DESCRIPTION OF THE TASK | Write out the data from its first line through the line containing "супер ціною", both ends included, as a numbered list with blank lines omitted.

SOURCE INFORMATION |
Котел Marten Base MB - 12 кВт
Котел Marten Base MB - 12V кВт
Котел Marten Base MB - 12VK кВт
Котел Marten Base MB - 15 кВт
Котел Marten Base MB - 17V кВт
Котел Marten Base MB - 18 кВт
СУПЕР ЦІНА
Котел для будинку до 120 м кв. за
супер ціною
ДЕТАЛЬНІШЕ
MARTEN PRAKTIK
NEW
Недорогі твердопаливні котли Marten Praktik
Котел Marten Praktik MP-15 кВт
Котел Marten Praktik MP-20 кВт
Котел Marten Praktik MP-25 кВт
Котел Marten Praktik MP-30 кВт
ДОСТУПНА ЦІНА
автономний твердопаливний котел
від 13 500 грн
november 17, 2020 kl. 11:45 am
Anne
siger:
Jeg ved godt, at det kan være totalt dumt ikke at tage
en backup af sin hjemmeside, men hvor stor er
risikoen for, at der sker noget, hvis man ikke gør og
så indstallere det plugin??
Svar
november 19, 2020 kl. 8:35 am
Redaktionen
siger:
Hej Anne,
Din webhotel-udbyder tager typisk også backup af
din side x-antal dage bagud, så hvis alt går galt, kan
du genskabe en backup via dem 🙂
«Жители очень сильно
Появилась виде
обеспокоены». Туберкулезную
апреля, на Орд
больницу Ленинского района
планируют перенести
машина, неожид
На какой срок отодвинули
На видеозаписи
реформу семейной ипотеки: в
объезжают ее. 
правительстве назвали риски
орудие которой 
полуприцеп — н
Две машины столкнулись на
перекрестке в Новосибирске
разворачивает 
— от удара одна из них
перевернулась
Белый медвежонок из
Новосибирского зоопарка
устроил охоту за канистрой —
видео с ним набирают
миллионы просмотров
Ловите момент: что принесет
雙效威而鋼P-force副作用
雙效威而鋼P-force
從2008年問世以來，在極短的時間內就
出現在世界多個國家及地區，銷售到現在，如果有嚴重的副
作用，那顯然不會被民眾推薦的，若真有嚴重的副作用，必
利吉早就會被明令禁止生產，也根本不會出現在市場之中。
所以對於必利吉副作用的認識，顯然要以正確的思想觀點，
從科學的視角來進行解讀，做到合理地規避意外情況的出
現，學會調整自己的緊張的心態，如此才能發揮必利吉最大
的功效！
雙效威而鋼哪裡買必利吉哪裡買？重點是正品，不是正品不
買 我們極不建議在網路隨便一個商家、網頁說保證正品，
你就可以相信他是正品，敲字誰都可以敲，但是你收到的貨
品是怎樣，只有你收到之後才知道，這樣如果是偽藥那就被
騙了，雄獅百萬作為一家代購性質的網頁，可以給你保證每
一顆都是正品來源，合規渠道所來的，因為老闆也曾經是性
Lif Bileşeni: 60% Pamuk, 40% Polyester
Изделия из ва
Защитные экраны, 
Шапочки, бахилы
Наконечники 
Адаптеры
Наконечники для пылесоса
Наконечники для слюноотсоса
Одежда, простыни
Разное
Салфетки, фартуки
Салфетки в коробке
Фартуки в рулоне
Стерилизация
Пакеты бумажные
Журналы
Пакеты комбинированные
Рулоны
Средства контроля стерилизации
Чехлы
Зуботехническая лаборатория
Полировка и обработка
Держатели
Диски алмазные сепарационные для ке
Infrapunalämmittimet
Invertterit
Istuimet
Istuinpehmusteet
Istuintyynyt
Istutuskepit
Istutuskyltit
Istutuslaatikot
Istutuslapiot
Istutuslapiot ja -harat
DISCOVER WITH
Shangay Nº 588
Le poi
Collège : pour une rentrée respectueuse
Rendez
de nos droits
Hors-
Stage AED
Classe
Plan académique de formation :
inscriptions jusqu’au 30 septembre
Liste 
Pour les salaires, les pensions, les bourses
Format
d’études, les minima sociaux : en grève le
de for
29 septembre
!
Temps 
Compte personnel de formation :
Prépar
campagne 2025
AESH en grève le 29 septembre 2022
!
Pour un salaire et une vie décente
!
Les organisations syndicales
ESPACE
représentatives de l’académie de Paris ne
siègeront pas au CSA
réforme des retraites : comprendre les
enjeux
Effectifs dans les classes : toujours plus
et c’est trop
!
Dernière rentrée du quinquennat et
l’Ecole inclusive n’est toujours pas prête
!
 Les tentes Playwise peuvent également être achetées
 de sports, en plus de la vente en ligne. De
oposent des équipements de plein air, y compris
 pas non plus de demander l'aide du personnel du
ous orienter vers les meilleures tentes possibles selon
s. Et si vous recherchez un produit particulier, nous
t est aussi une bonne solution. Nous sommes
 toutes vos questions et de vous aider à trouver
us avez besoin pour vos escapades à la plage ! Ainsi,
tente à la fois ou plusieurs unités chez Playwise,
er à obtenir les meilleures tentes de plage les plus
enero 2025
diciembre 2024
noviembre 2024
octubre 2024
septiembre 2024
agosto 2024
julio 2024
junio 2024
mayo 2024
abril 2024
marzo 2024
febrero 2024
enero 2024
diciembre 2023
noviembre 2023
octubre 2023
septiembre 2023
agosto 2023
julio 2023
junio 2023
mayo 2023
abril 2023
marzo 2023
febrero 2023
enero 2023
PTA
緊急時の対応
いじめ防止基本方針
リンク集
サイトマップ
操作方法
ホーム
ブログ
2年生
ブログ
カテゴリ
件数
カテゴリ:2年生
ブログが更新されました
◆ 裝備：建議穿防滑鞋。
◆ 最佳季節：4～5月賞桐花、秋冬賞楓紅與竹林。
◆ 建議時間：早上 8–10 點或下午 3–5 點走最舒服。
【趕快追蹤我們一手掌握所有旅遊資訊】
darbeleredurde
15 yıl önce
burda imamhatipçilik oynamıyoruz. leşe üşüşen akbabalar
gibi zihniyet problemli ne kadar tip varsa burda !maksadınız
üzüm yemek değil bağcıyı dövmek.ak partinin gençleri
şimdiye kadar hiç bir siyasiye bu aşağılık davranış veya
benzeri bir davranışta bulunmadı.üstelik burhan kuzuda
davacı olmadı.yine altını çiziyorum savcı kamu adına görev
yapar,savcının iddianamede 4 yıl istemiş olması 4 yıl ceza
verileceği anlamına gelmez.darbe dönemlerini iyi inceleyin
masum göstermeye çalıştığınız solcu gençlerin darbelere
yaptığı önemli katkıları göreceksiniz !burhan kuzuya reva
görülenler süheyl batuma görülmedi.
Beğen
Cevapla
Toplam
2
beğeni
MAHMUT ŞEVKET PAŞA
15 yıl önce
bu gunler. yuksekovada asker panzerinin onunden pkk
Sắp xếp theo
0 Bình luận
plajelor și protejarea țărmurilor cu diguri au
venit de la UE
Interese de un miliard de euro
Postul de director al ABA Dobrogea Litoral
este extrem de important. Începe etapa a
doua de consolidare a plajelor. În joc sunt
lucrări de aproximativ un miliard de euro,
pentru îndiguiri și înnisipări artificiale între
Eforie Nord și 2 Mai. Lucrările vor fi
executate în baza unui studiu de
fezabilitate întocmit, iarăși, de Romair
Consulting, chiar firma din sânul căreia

EXPECTED OUTPUT |
1. Котел Marten Base MB - 12 кВт
2. Котел Marten Base MB - 12V кВт
3. Котел Marten Base MB - 12VK кВт
4. Котел Marten Base MB - 15 кВт
5. Котел Marten Base MB - 17V кВт
6. Котел Marten Base MB - 18 кВт
7. СУПЕР ЦІНА
8. Котел для будинку до 120 м кв. за
9. супер ціною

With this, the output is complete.